I just don't know. I do wonder if it's the whole "tutorials" niche being rearranged because of some broad pattern amongst hundreds of sites - in which case I'll never figure out what it is because I don't have access to all the data Google has.
We've recovered sites from Panda but Penguin is a nasty piece of work!
diberry, we're seeing similar results to you. It doesn't make a lot of sense.
What we are finding particularly is that if we search for our main term, say "green widgest", we get a page from our site come up on page 4, but it's not our home page. If we then search for that page itself it doesn't come up at all.
Penguin is certainly not just about links, in fact from what we can see links aren't a major part of it.
We are tomorrow about to do different experiments with two Penguin hit sites and see what happens. We are confident both will pull the sites out of Penguin but we think one of them may crash and burn again. I don't want to say on an open forum what we are doing (I've not seen anyone discuss this method on any forums or blogs) but I'll certainly report back if the results stick.

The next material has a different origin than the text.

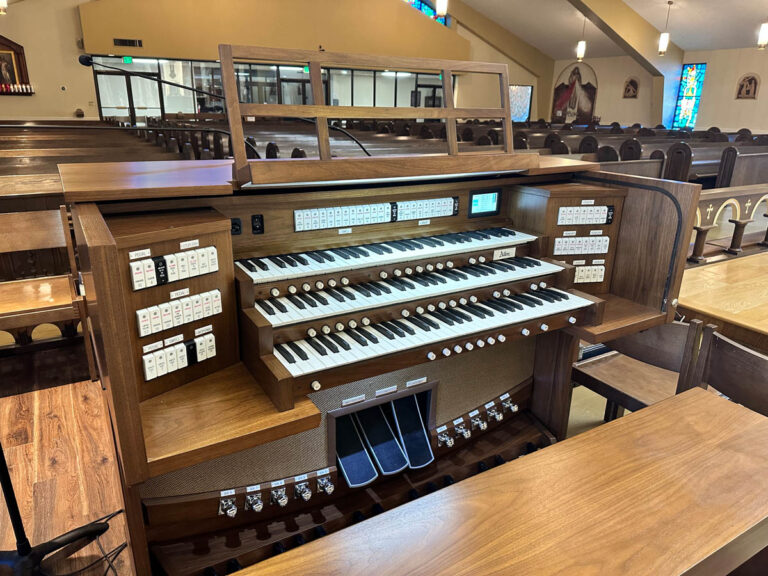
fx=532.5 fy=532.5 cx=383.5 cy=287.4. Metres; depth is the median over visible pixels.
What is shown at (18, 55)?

We've conquered Panda so now we're going after the Penguin.
Out of interest how did you conquer panda?
|I don't want to say on an open forum what we are doing (I've not seen anyone discuss this method on any forums or blogs) but I'll certainly report back if the results stick. |
I'm looking forward to that.
I've been analyzing my rankings. In all but a very few cases, Bing ranks me very well on all the phrases Google used to before Penguin, but has since dropped me anywhere from 6 to 100s of positions. I'm starting with any page I can find that both engines rank poorly. So far, those pages have had traits I can see the engines considering spammy (even though spamming was not my intent), so I've fixed them. I recommend this approach to anyone who feels they were a "false positive" for Penguin.
But is this getting at my Penguin problems at all? I'm not sure how much of my trouble is Penguin and how much may be other parts of the algo.